[Rendered images with source text]
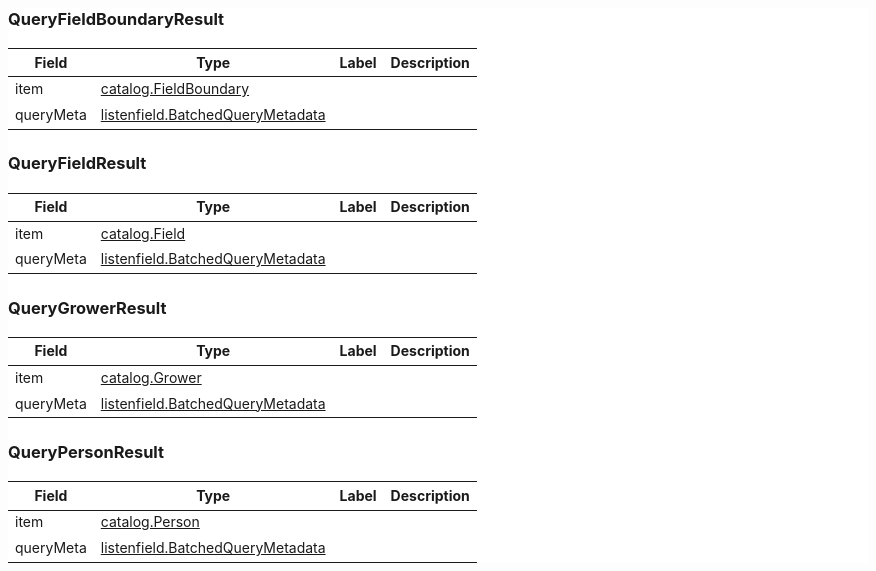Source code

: 




<a name="listenfield.repo.QueryFieldBoundaryResult"/>

### QueryFieldBoundaryResult



| Field | Type | Label | Description |
| ----- | ---- | ----- | ----------- |
| item | [catalog.FieldBoundary](#listenfield.repo.catalog.FieldBoundary) |  |  |
| queryMeta | [listenfield.BatchedQueryMetadata](#listenfield.BatchedQueryMetadata) |  |  |






<a name="listenfield.repo.QueryFieldResult"/>

### QueryFieldResult



| Field | Type | Label | Description |
| ----- | ---- | ----- | ----------- |
| item | [catalog.Field](#listenfield.repo.catalog.Field) |  |  |
| queryMeta | [listenfield.BatchedQueryMetadata](#listenfield.BatchedQueryMetadata) |  |  |






<a name="listenfield.repo.QueryGrowerResult"/>

### QueryGrowerResult



| Field | Type | Label | Description |
| ----- | ---- | ----- | ----------- |
| item | [catalog.Grower](#listenfield.repo.catalog.Grower) |  |  |
| queryMeta | [listenfield.BatchedQueryMetadata](#listenfield.BatchedQueryMetadata) |  |  |






<a name="listenfield.repo.QueryPersonResult"/>

### QueryPersonResult



| Field | Type | Label | Description |
| ----- | ---- | ----- | ----------- |
| item | [catalog.Person](#listenfield.repo.catalog.Person) |  |  |
| queryMeta | [listenfield.BatchedQueryMetadata](#listenfield.BatchedQueryMetadata) |  |  |
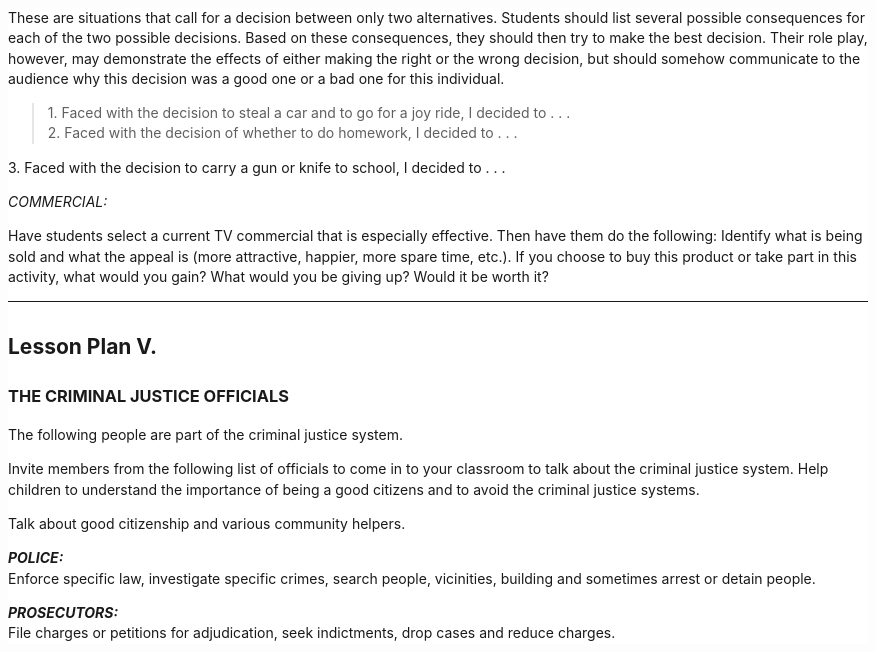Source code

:  These are situations that call for a decision between only two alternatives. Students should list several possible consequences for each of the two possible decisions. Based on these consequences, they should then try to make the best decision. Their role play, however, may demonstrate the effects of either making the right or the wrong decision, but should somehow communicate to the audience why this decision was a good one or a bad one for this individual.
 </p>
<blockquote>
  <dl>
   <dt>
    1. Faced with the decision to steal a car and to go for a joy ride, I decided to . . .
    <dt>
     2. Faced with the decision of whether to do homework, I decided to . . .
    </dt>
   </dt>
  </dl>
 </blockquote>
 3. Faced with the decision to carry a gun or knife to school, I decided to . . .
<p>
  <i>
   COMMERCIAL:
  </i>
 </p>
 <p>
  Have students select a current TV commercial that is especially effective. Then have them do the following: Identify what is being sold and what the appeal is (more attractive, happier, more spare time, etc.). If you choose to buy this product or take part in this activity, what would you gain? What would you be giving up? Would it be worth it?
 </p>
<hr/>
 <h2>
  Lesson Plan V.
 </h2>
 <h3>
  THE CRIMINAL JUSTICE OFFICIALS
 </h3>
 The following people are part of the criminal justice system.
 <p>
  Invite members from the following list of officials to come in to your classroom to talk about the criminal justice system. Help children to understand the importance of being a good citizens and to avoid the criminal justice systems.
 </p>
 <p>
  Talk about good citizenship and various community helpers.
 </p>
<p>
  <b>
   <i>
    POLICE:
   </i>
  </b>
  <br/>
  Enforce specific law, investigate specific crimes, search people, vicinities, building and sometimes arrest or detain people.
 </p>
<p>
  <b>
   <i>
    PROSECUTORS:
   </i>
  </b>
  <br/>
  File charges or petitions for adjudication, seek indictments, drop cases and reduce charges.
 </p>
<p>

■ Task objective ■
From the first line to the last, output the records exactly without pictures.

■ Output below ■
Source code

: 




<a name="listenfield.repo.QueryFieldBoundaryResult"/>

### QueryFieldBoundaryResult



| Field | Type | Label | Description |
| ----- | ---- | ----- | ----------- |
| item | [catalog.FieldBoundary](#listenfield.repo.catalog.FieldBoundary) |  |  |
| queryMeta | [listenfield.BatchedQueryMetadata](#listenfield.BatchedQueryMetadata) |  |  |






<a name="listenfield.repo.QueryFieldResult"/>

### QueryFieldResult



| Field | Type | Label | Description |
| ----- | ---- | ----- | ----------- |
| item | [catalog.Field](#listenfield.repo.catalog.Field) |  |  |
| queryMeta | [listenfield.BatchedQueryMetadata](#listenfield.BatchedQueryMetadata) |  |  |






<a name="listenfield.repo.QueryGrowerResult"/>

### QueryGrowerResult



| Field | Type | Label | Description |
| ----- | ---- | ----- | ----------- |
| item | [catalog.Grower](#listenfield.repo.catalog.Grower) |  |  |
| queryMeta | [listenfield.BatchedQueryMetadata](#listenfield.BatchedQueryMetadata) |  |  |






<a name="listenfield.repo.QueryPersonResult"/>

### QueryPersonResult



| Field | Type | Label | Description |
| ----- | ---- | ----- | ----------- |
| item | [catalog.Person](#listenfield.repo.catalog.Person) |  |  |
| queryMeta | [listenfield.BatchedQueryMetadata](#listenfield.BatchedQueryMetadata) |  |  |
Source code

:  These are situations that call for a decision between only two alternatives. Students should list several possible consequences for each of the two possible decisions. Based on these consequences, they should then try to make the best decision. Their role play, however, may demonstrate the effects of either making the right or the wrong decision, but should somehow communicate to the audience why this decision was a good one or a bad one for this individual.
 </p>
<blockquote>
  <dl>
   <dt>
    1. Faced with the decision to steal a car and to go for a joy ride, I decided to . . .
    <dt>
     2. Faced with the decision of whether to do homework, I decided to . . .
    </dt>
   </dt>
  </dl>
 </blockquote>
 3. Faced with the decision to carry a gun or knife to school, I decided to . . .
<p>
  <i>
   COMMERCIAL:
  </i>
 </p>
 <p>
  Have students select a current TV commercial that is especially effective. Then have them do the following: Identify what is being sold and what the appeal is (more attractive, happier, more spare time, etc.). If you choose to buy this product or take part in this activity, what would you gain? What would you be giving up? Would it be worth it?
 </p>
<hr/>
 <h2>
  Lesson Plan V.
 </h2>
 <h3>
  THE CRIMINAL JUSTICE OFFICIALS
 </h3>
 The following people are part of the criminal justice system.
 <p>
  Invite members from the following list of officials to come in to your classroom to talk about the criminal justice system. Help children to understand the importance of being a good citizens and to avoid the criminal justice systems.
 </p>
 <p>
  Talk about good citizenship and various community helpers.
 </p>
<p>
  <b>
   <i>
    POLICE:
   </i>
  </b>
  <br/>
  Enforce specific law, investigate specific crimes, search people, vicinities, building and sometimes arrest or detain people.
 </p>
<p>
  <b>
   <i>
    PROSECUTORS:
   </i>
  </b>
  <br/>
  File charges or petitions for adjudication, seek indictments, drop cases and reduce charges.
 </p>
<p>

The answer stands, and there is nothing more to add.